PRESS RELEASE: A Day to Celebrate Women

A Day to Celebrate Women

 

(FREDERICTON, NB)  – New Brunswick’s Green Party Leader and Fredericton South MLA David Coon joins in solidarity with women across New Brunswick and throughout the world in embracing the theme of International Women’s Day 2015, “Empowering Women – Empowering Humanity: Picture It.”

“Sunday is a celebration of spirit,” Mr. Coon said. “Women’s inequality in our communities must be eliminated by focusing on effective action by whatever means we have available to us as individuals and policymakers. I was delighted to learn that Sue Calhoun, who has done so much on behalf of women in New Brunswick, is a delegate at the 59th Commission on the Status of Women at the United Nations in New York,” the Green Party Leader added.

He said that while much progress has been made since the first Women’s Day was observed over a century ago, there is still more to be done.

“With social assistance rates in New Brunswick the lowest in Atlantic Canada, it is no wonder women and children still represent the majority of people who rely on food banks,” he said.

Megan Mitton, the Women’s Equality critic for the New Brunswick Green Party is in agreement. “We cannot remain complacent and accept the injustice and inequality that still affect women in our communities.
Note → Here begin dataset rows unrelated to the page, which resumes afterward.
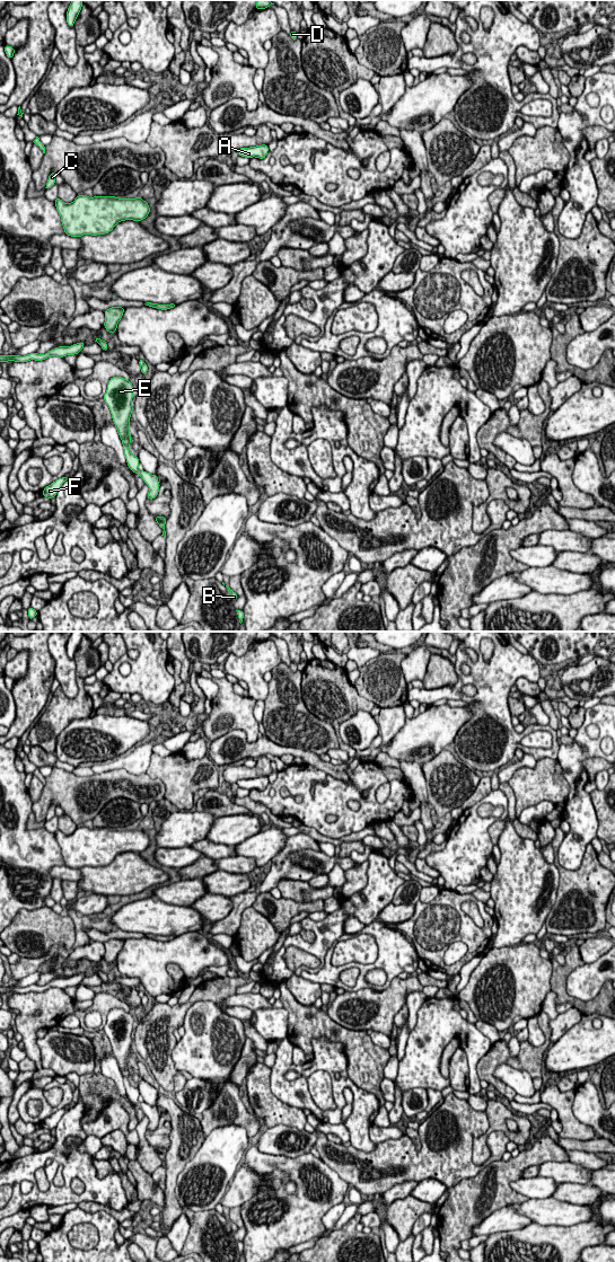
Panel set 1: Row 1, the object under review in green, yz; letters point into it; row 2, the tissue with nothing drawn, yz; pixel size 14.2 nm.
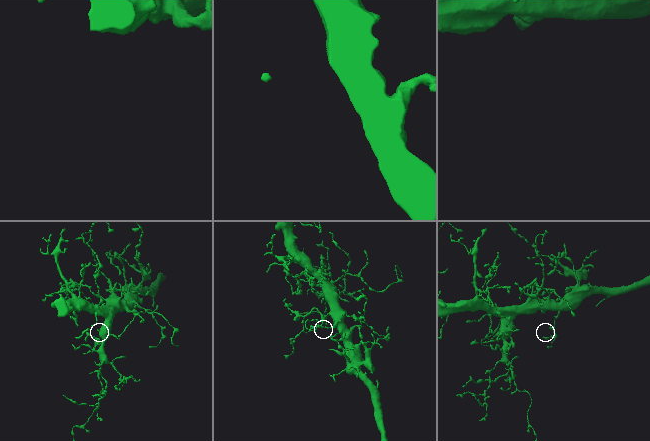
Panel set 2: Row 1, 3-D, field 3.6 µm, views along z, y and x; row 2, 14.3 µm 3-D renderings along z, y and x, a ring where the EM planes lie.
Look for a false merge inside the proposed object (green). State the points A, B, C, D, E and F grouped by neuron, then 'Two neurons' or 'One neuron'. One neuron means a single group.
Groups: A B C D E F. One neuron

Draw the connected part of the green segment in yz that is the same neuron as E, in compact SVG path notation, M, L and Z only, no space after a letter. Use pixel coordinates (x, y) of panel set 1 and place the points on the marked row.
M113 377L107 383L106 392L104 394L104 400L107 404L113 422L117 430L124 449L124 455L129 468L138 474L149 487L147 498L153 500L159 493L160 484L157 475L151 475L144 470L139 469L139 458L129 450L131 444L130 434L130 417L133 412L132 398L133 386L130 380L125 380L122 377Z

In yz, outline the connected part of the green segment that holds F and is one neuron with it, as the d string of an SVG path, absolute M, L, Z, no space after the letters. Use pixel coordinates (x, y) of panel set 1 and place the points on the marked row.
M67 477L58 478L55 482L53 482L51 485L46 486L43 489L42 495L50 500L56 496L58 491L67 479L68 479Z

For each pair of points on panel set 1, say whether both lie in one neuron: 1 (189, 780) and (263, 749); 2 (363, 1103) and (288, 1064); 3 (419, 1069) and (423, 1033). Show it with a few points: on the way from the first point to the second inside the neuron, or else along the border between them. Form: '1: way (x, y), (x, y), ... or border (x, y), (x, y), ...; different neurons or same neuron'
1: border (207, 755), (217, 765); different neurons
2: way (348, 1082), (334, 1065), (314, 1065), (309, 1069); same neuron
3: way (422, 1060), (424, 1042); same neuron

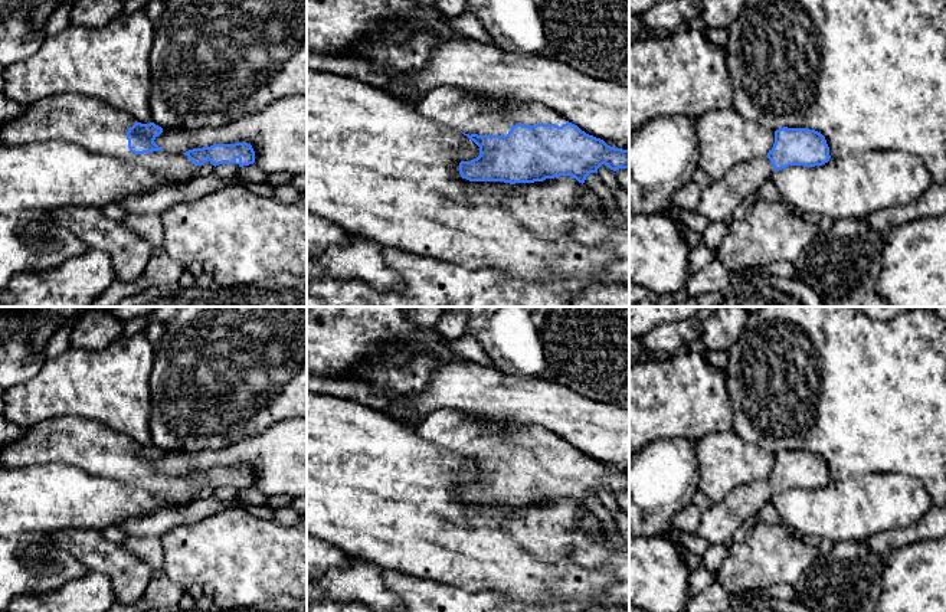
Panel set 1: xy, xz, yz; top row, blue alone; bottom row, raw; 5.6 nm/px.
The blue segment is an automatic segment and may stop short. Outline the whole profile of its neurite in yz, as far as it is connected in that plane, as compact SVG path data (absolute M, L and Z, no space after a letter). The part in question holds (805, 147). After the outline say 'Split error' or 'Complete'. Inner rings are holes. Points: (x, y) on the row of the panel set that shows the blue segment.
M779 128L766 157L734 166L718 180L701 189L695 212L710 223L724 222L750 193L778 170L789 166L815 167L831 158L825 137L809 128Z. Split error

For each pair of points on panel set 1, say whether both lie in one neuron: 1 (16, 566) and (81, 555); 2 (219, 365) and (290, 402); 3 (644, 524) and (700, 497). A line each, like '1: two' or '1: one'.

Women in New Brunswick are negatively impacted by the lack of pay equity, universal childcare and access to the reproductive healthcare services they need.”

The MLA for Fredericton South said the government’s decision to repeal regulation 84-20 of the Medical Services Payment Act that had required women to seek permission from two doctors to access abortion services is an important step forward, but said it is failing women by not funding services in the community where more compassionate and affordable care can be provided than what is possible through Moncton-area hospitals.

The first Women’s Day was observed in February 1909 in recognition of the 1908 garment workers’ strike in New York when women protested against poor working conditions. In 1913 a group of Russian women campaigning for peace agreed March 8th would be celebrated annually as International Women’s Day.